**** EXERCISE TEXT ****
Connecting to Kafka with SSL and SASL authentication
In this guide we'll learn how to ingest data into Apache Pinot from an Apache Kafka cluster configured with SSL and SASL authentication.
Pinot Version | 0.10.0 |
Code | startreedata/pinot-recipes/kafka-ssl-sasl |
Pre-requisites
You will need to install Docker locally to follow the code examples in this guide.
This guide assumes that you have a Kafka cluster running with SSL enabled. Confluent Cloud offers a hosted Kafka service with some free credits to get you started.
Download Recipe
First, clone the GitHub repository to your local machine and navigate to this recipe:
git clone git@github.com:startreedata/pinot-recipes.git
cd pinot-recipes/recipes/kafka-ssl-sasl
If you don't have a Git client, you can also download a zip file that contains the code and then navigate to the recipe.
Launch Pinot Cluster
You can spin up Pinot cluster by running the following command:
docker-compose up
This command will run a single instance of the Pinot Controller, Pinot Server, Pinot Broker, and Zookeeper. You can find the docker-compose.yml file on GitHub.
**** MATERIAL SHOWN ****
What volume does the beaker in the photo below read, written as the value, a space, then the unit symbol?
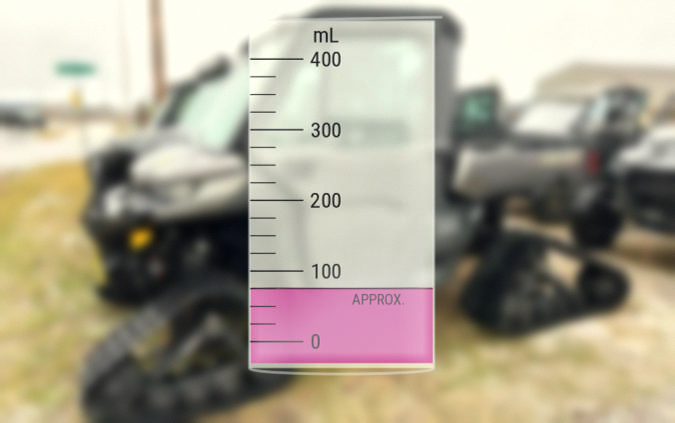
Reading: 75 mL
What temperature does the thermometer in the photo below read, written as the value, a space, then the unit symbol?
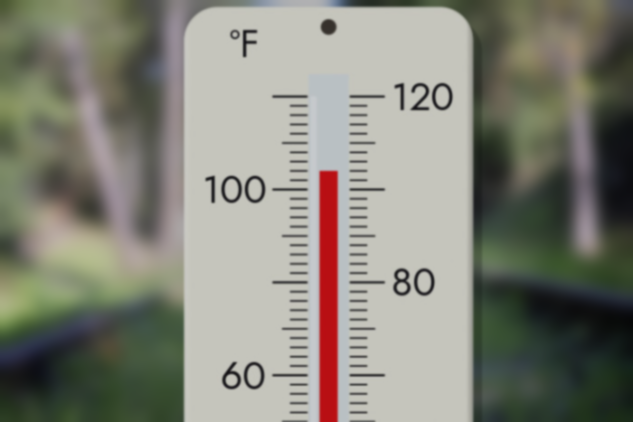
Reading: 104 °F
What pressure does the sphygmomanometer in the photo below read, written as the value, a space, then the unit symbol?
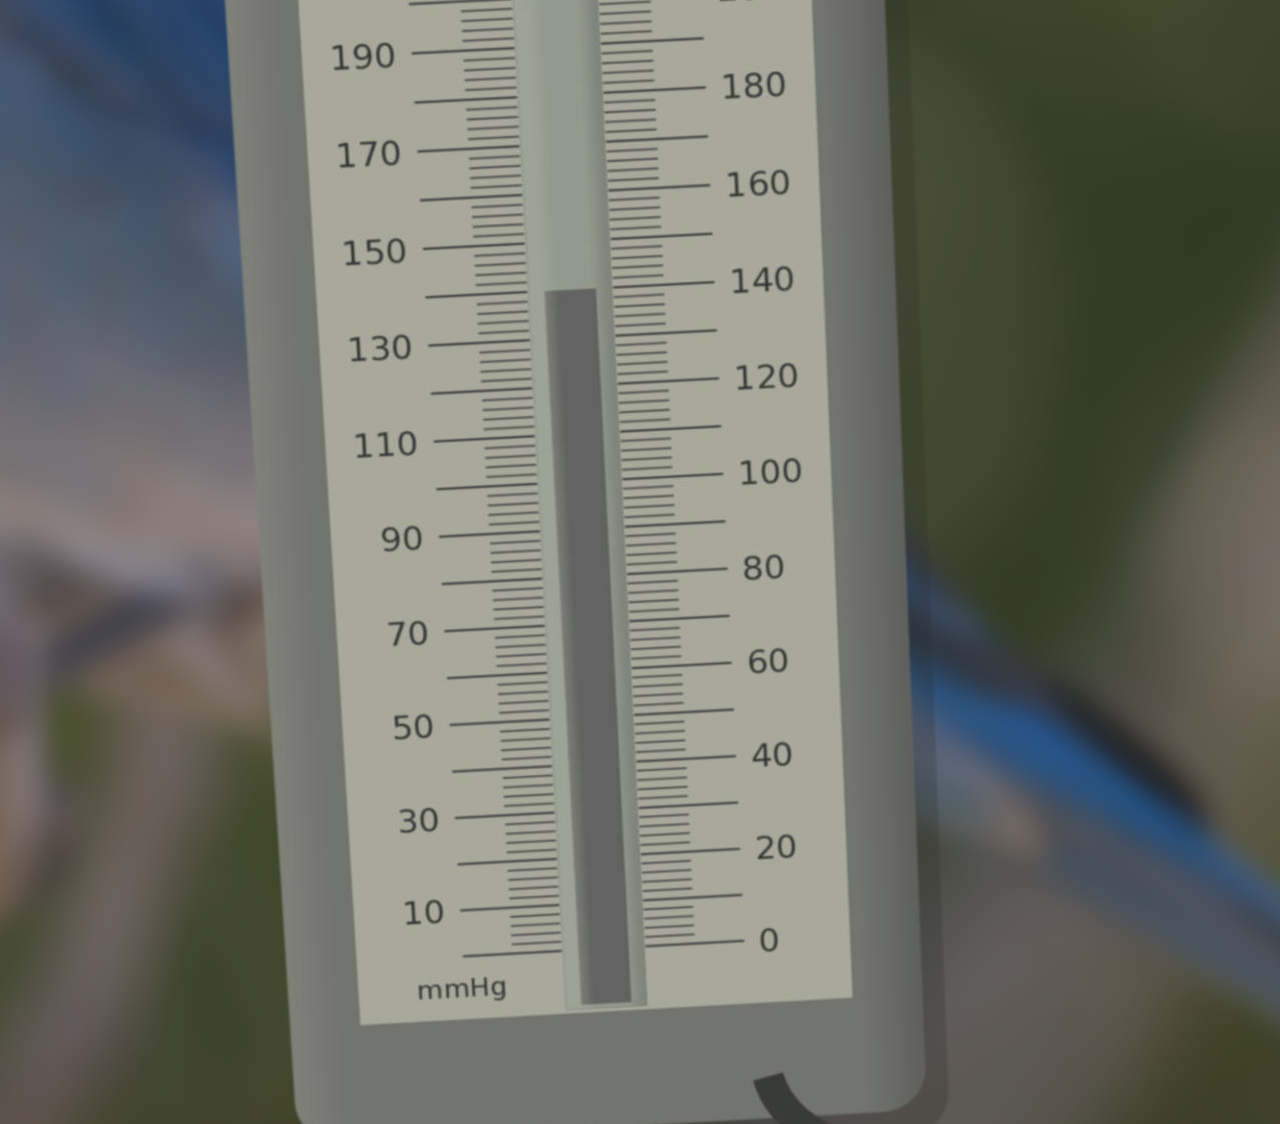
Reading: 140 mmHg
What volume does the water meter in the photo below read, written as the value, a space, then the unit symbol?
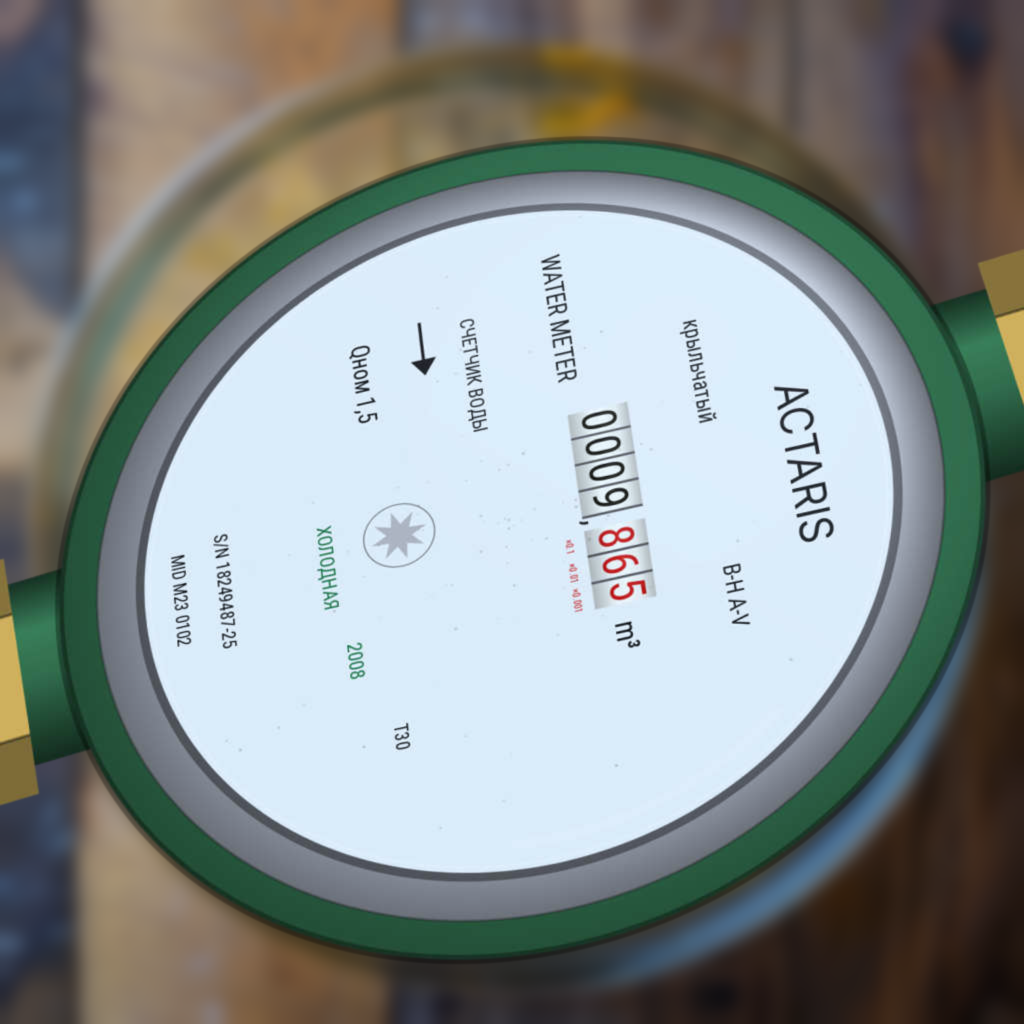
****
Answer these questions from the Kafka SSL and SASL guide.
(a) Which Pinot version does the guide list?
(b) What must be installed locally to follow its code examples?
(c) Which components does the command docker-compose up start?

■ TASK OUTPUT
(a) 0.10.0
(b) Docker
(c) A single instance each of the Pinot Controller, Pinot Server, Pinot Broker, and Zookeeper